ACA's Medicaid expansion has helped addicted find treatment but system still “overwhelmed”
September 26, 2017 | By Jean Gossman | firstname.lastname@example.org
Panelists at a National Press Club Headliners Newsmaker event on Monday voiced alarm that proposed Medicaid cuts in the Senate Graham-Cassidy healthcare bill would cripple strapped states’ effort at addressing the opioid crisis and compound difficulty in enforcing parity between mental health and physical health care.
“The debate this week on the Graham-Cassidy bill is front and center on the opioid issue,” said Rep. Tim Ryan, (D-Ohio), co-chair of the House Addiction Treatment and Recovery Caucus. “There is no way [lawmakers] can vote and support the Graham-Cassidy bill” if they support treatment programs in their communities. Republicans in the Senate opted Tuesday not to vote on the bill in the face of likely “no” votes from some GOP senators.
In his own hard-hit state, Ryan said between now and 2026 under Graham-Cassidy “200,000 people would be thrown off [treatment] and be told to pull themselves up by their bootstraps.”
Medicaid is the country's largest payer for addiction services and covers a significant portion of opioid addiction medication.
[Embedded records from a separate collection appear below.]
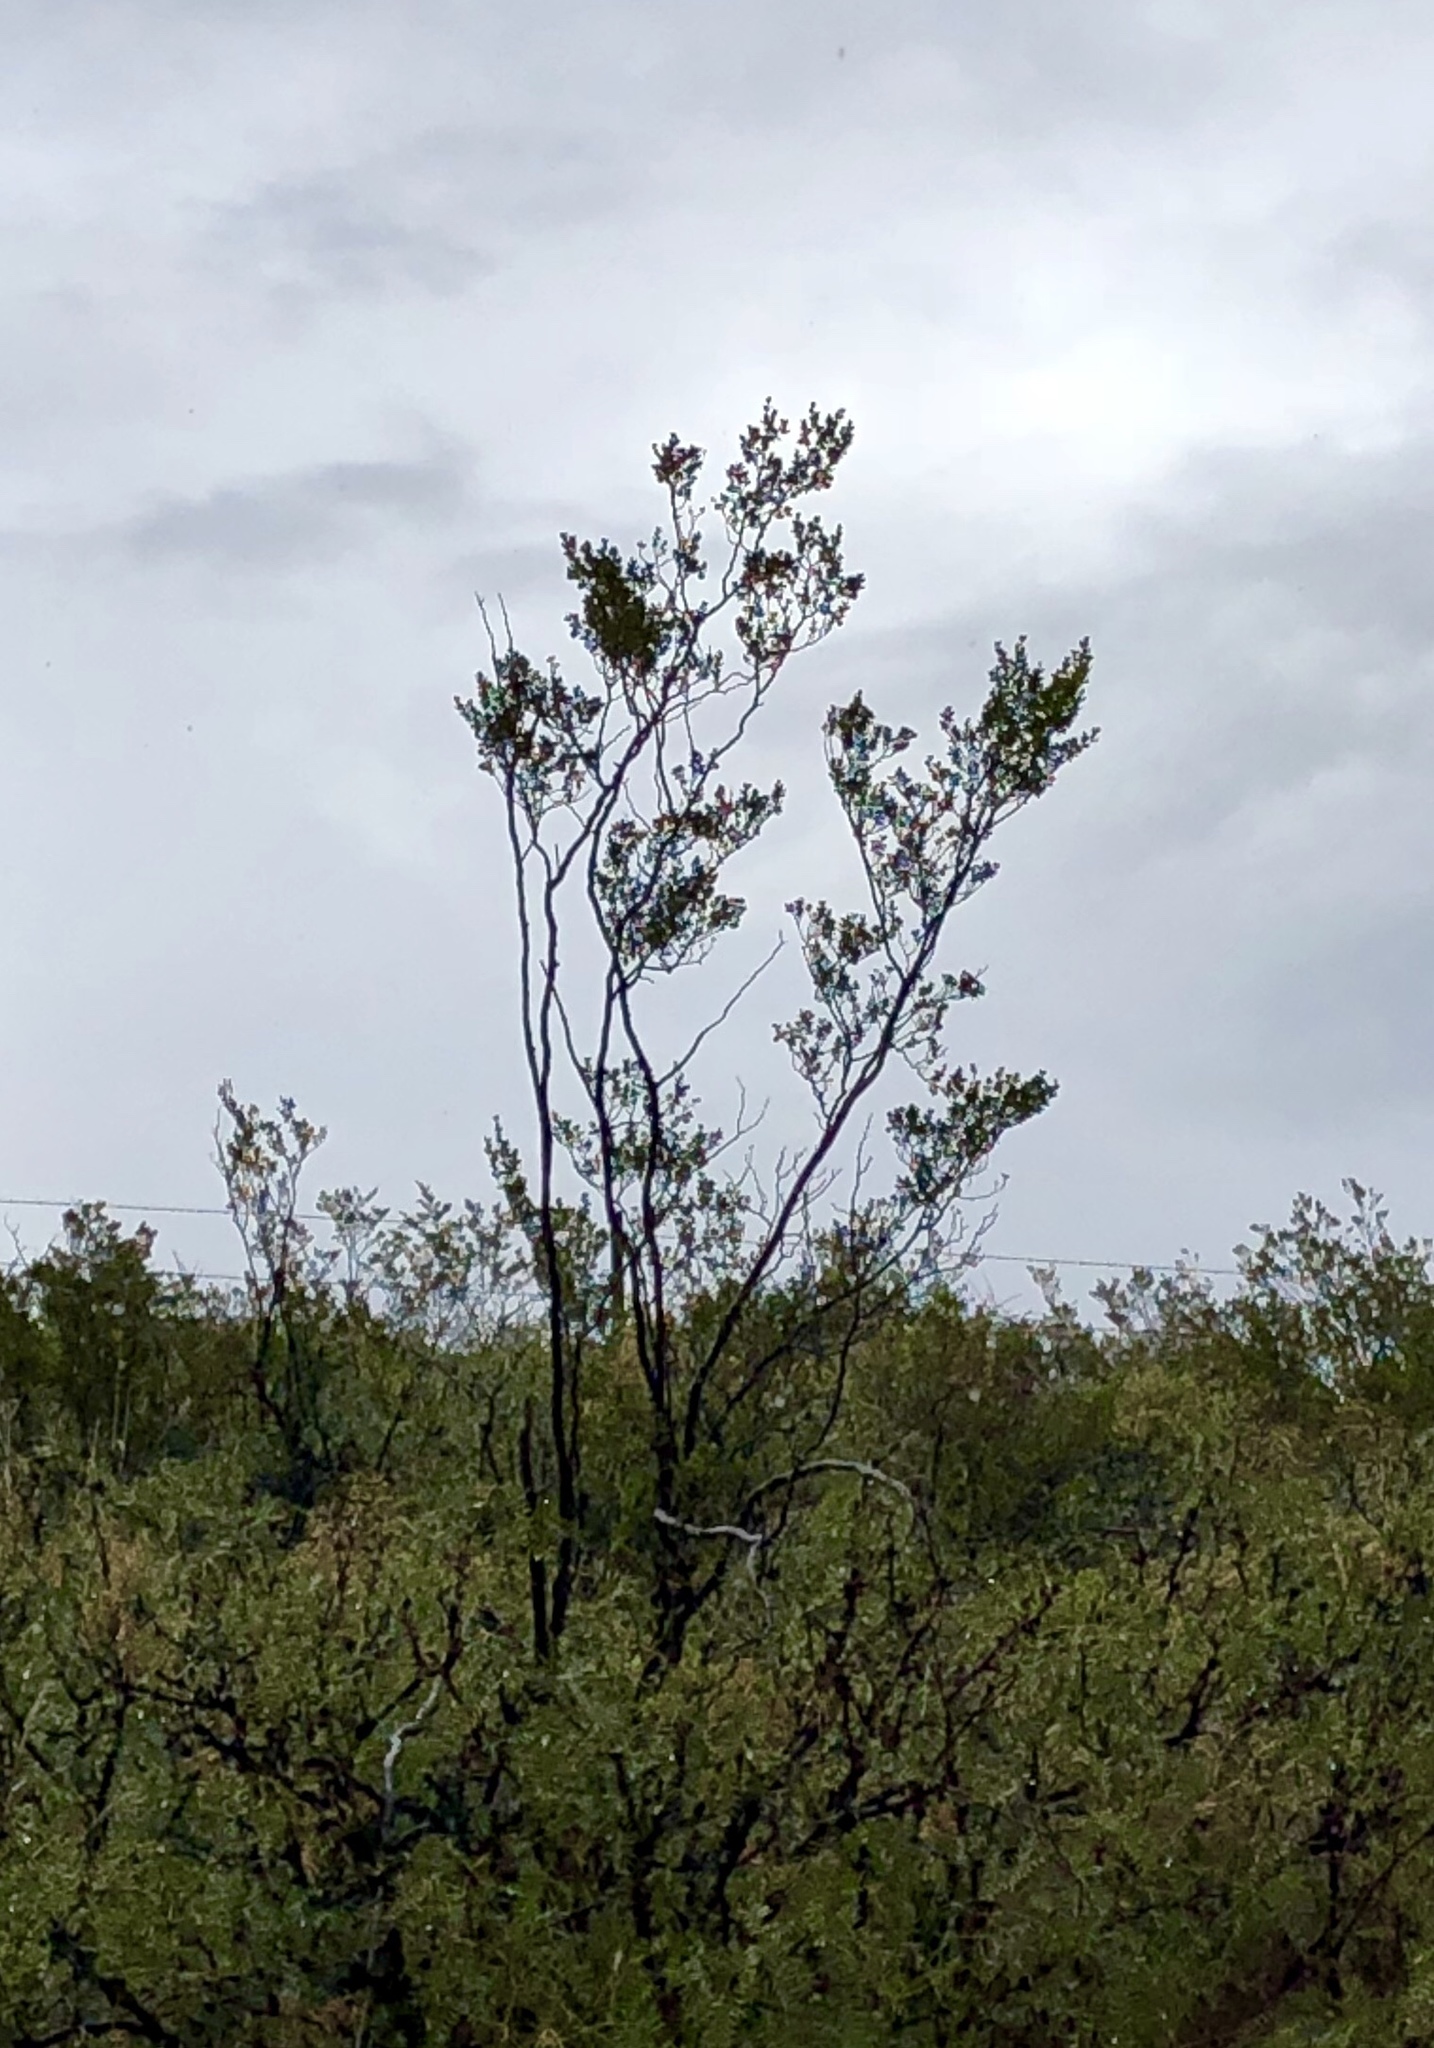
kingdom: Plantae
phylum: Tracheophyta
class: Magnoliopsida
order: Zygophyllales
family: Zygophyllaceae
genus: Larrea
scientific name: Larrea tridentata
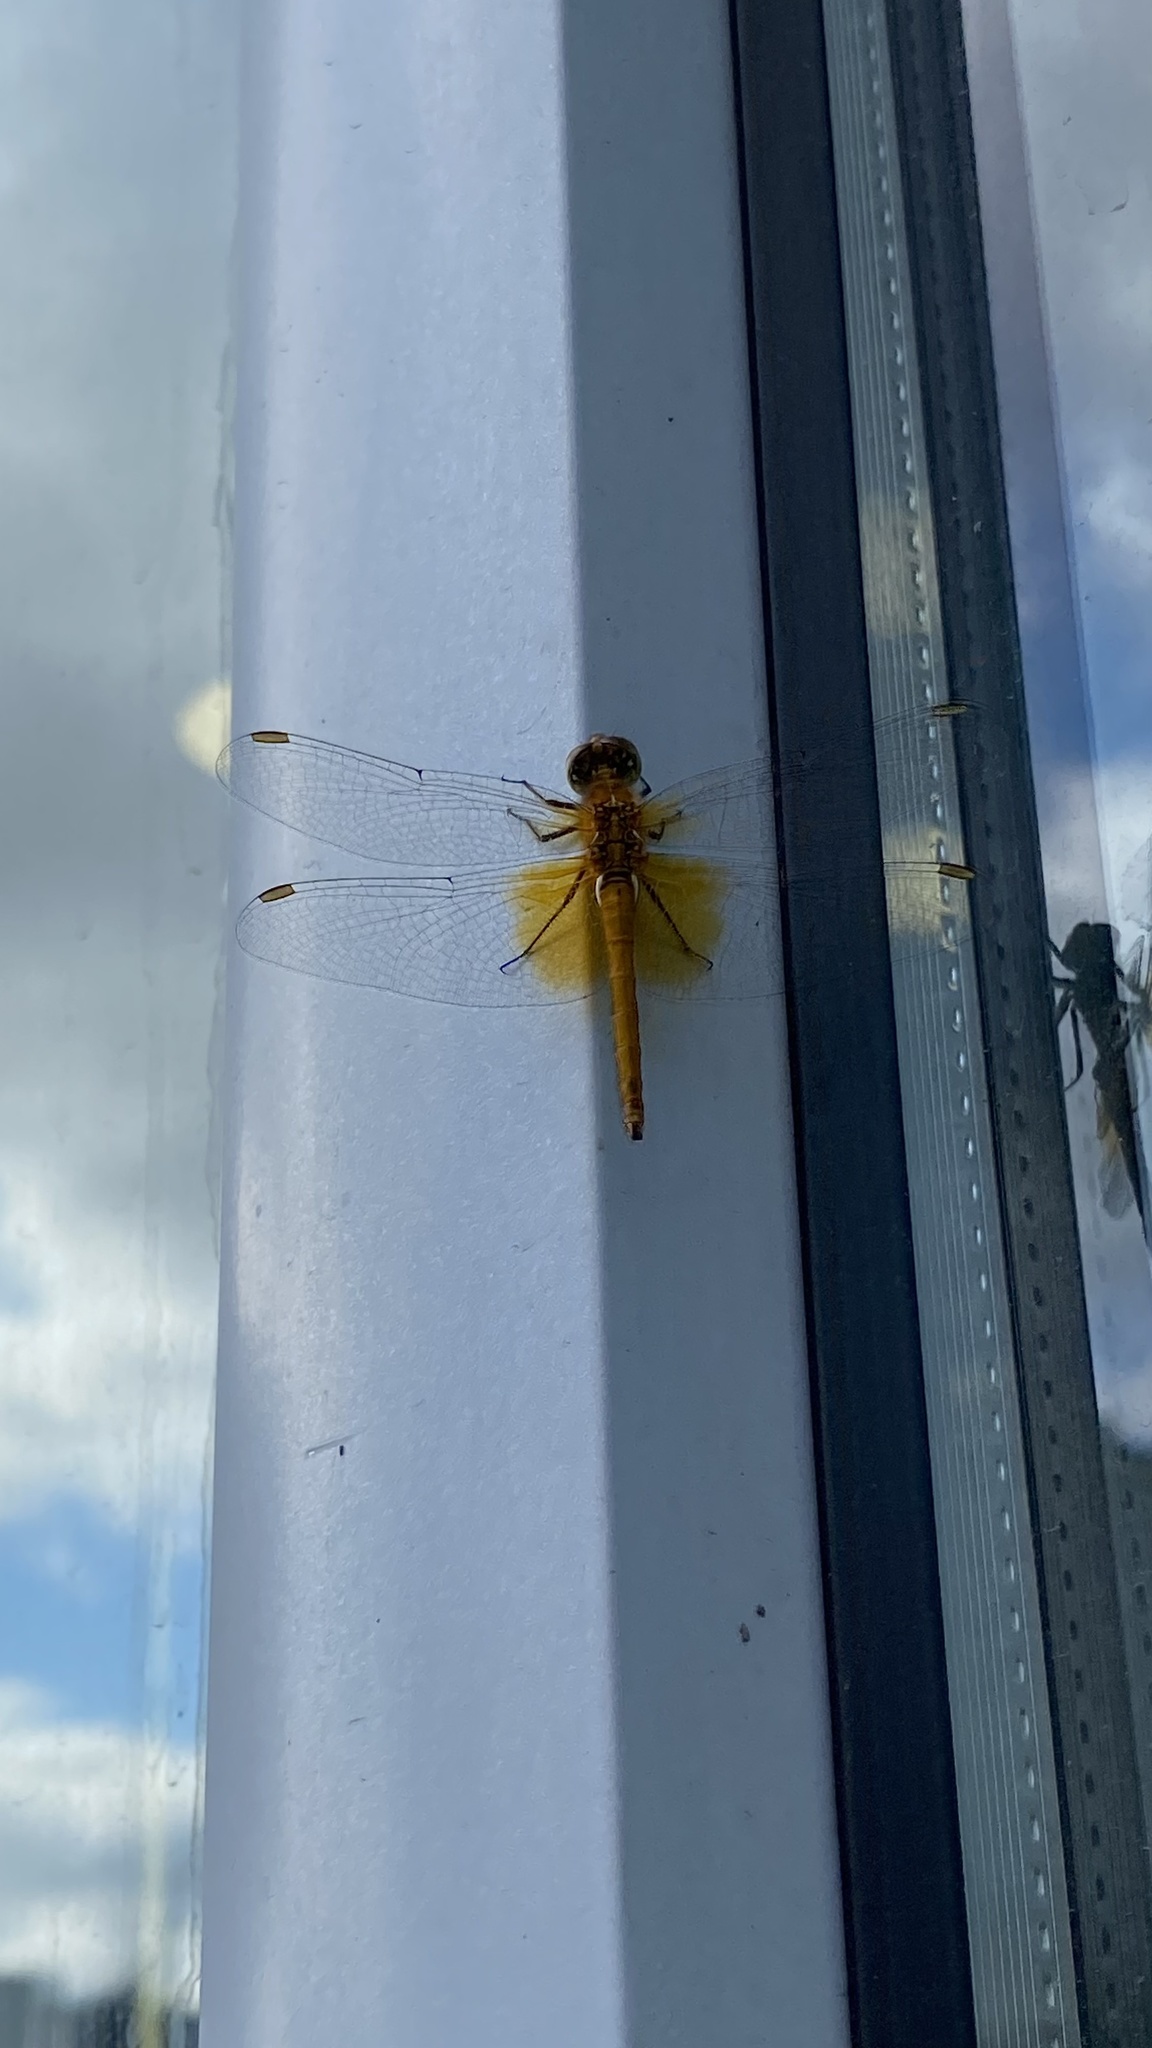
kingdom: Animalia
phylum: Arthropoda
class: Insecta
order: Odonata
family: Libellulidae
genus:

Without the Medicaid expansion program enacted under the Affordable Care Act, treatment providers like Cuyler Costanzo, a clinical coordinator with Oriana House, an addiction and recovery center in Akron, Ohio, “wouldn’t be able to help” patients who have “pretty much lost everything by the time they get to us.”
According to Costanzo, the U.S. in 2015 experienced 52,000 opioid-related overdoses leading to death. In 2016 there were 64,000 -– a 23 percent increase. He added that recently the Cincinnati area saw 200 opiate uses resulting in arrest in one week, along with 18 overdose deaths. In the same week, 15 babies were born with what Costanzo called “opiate-related medical concerns.”
Although President Donald Trump claimed last month that opioid addiction is “a national emergency,” promising “to spend a lot of time, a lot of effort and a lot of money,” and campaigned on this issue, some view Trump’s statements as mere lip service.
“That’s just what he said. Nothing has happened since then,” said Ryan. “Really, all he has to do is tell [HHS Secretary Tom] Price to implement this as an emergency.”
Ryan, co-chair of the Military Mental Health Caucus reported “a very high level of frustration” among his Capitol Hill colleagues in the face of “an epidemic that needs to be dealt with in a comprehensive way –- from law enforcement, to prevention, to treatment, to overdose issues.”
The Trump administration's FY 2018 budget proposes substantial cuts to the Administration for Children and Families, the Substance Abuse and Mental Health Services Administration, and the Temporary Assistance for Needy Families program. Ryan said he would like to see more research and attention to alternative treatments for chronic pain as well as addiction treatment research. He also called school social-emotional learning programs “a great investment for the long term” to help addicted parents’ children.
Infants and children are "often the collateral damage" of substance abuse, said Jackie Schalit, a marriage and family therapist at University of California San Francisco Benioff Children's Hospital in Oakland. "Trauma is stacked up against" children of addicted parents. Many opioid-addicted parents are incarcerated, and many also give birth to addicted babies.
Persons who become addicted to opioid painkilling drugs often have "serious underlying mental health problems," noted Kenneth Rogers, Psy.D., a licensed psychologist with Kaiser Permanente in Northern California. Their addiction "comes at a cost" -- missed family and social time, and missed work. Rogers cited results from a new study by Princeton economist Alan Krueger that found between 1999 and 2015, roughly 20 percent of the drop in men's workforce participation and 25 percent of women's was due to painkiller drug use.
Medicaid expansion “has really helped our clients get the treatment they need, but even with it we’re overwhelmed,” Costanzo said. Previously, opioid-addicted patients more often than not had to rely on the emergency room for treatment, if they were treated at all. Even with expansion, “we’re overwhelmed.” Without expanded Medicaid access, Costanzo added, “a lot of good Americans are going to continue suffer and they’re going to die.”